Transcribe exactly, and only, the lines running from the one with "Стратегия Форекс – Ренко" to the end of the entries below, both included, without any pictures.

*** Data shown Section Begins ***

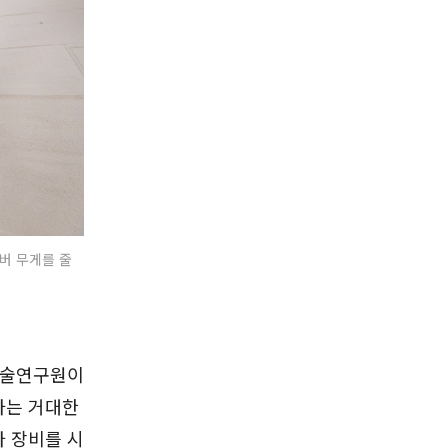
로버 무게를 줄
기술연구원이
달하는 거대한
 장비를 시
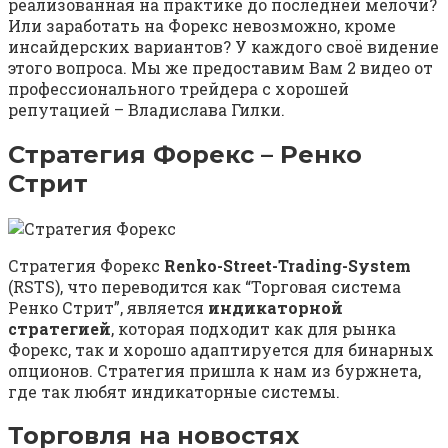
реализованная на практике до последней мелочи?
Или заработать на Форекс невозможно, кроме
инсайдерских вариантов? У каждого своё видение
этого вопроса. Мы же предоставим Вам 2 видео от
профессионального трейдера с хорошей
репутацией – Владислава Гилки.
Стратегия Форекс – Ренко
Стрит
Стратегия Форекс
Renko-Street-Trading-System
(RSTS), что переводится как “Торговая система
Ренко Стрит”, является
индикаторной
стратегией
, которая подходит как для рынка
Форекс, так и хорошо адаптируется для бинарных
опционов. Стратегия пришла к нам из буржнета,
где так любят индикаторные системы.
Торговля на новостях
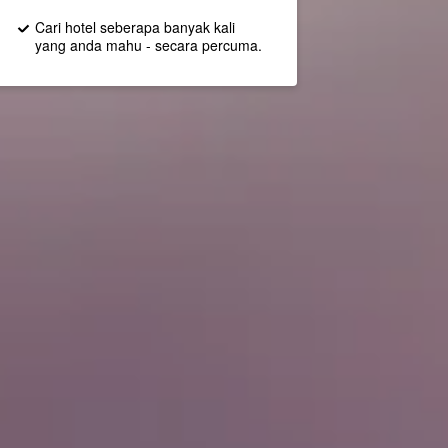
Cari hotel seberapa banyak kali
yang anda mahu - secara percuma.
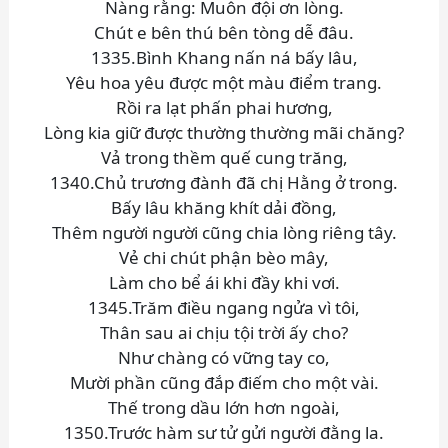
Nàng rằng: Muôn đội ơn lòng.
Chút e bên thú bên tòng dễ đâu.
1335.Bình Khang nấn ná bấy lâu,
Yêu hoa yêu được một màu điểm trang.
Rồi ra lạt phấn phai hương,
Lòng kia giữ được thường thường mãi chăng?
Vả trong thềm quế cung trăng,
1340.Chủ trương đành đã chị Hằng ở trong.
Bấy lâu khăng khít dải đồng,
Thêm người người cũng chia lòng riêng tây.
Vẻ chi chút phận bèo mây,
Làm cho bể ái khi đầy khi vơi.
1345.Trăm điều ngang ngửa vì tôi,
Thân sau ai chịu tội trời ấy cho?
Như chàng có vững tay co,
Mười phần cũng đắp điếm cho một vài.
Thế trong dầu lớn hơn ngoài,
1350.Trước hàm sư tử gửi người đằng la.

*** Data shown Section Ends ***

■ The answer
Стратегия Форекс – Ренко
Стрит
Стратегия Форекс
Renko-Street-Trading-System
(RSTS), что переводится как “Торговая система
Ренко Стрит”, является
индикаторной
стратегией
, которая подходит как для рынка
Форекс, так и хорошо адаптируется для бинарных
опционов. Стратегия пришла к нам из буржнета,
где так любят индикаторные системы.
Торговля на новостях
Cari hotel seberapa banyak kali
yang anda mahu - secara percuma.
Nàng rằng: Muôn đội ơn lòng.
Chút e bên thú bên tòng dễ đâu.
1335.Bình Khang nấn ná bấy lâu,
Yêu hoa yêu được một màu điểm trang.
Rồi ra lạt phấn phai hương,
Lòng kia giữ được thường thường mãi chăng?
Vả trong thềm quế cung trăng,
1340.Chủ trương đành đã chị Hằng ở trong.
Bấy lâu khăng khít dải đồng,
Thêm người người cũng chia lòng riêng tây.
Vẻ chi chút phận bèo mây,
Làm cho bể ái khi đầy khi vơi.
1345.Trăm điều ngang ngửa vì tôi,
Thân sau ai chịu tội trời ấy cho?
Như chàng có vững tay co,
Mười phần cũng đắp điếm cho một vài.
Thế trong dầu lớn hơn ngoài,
1350.Trước hàm sư tử gửi người đằng la.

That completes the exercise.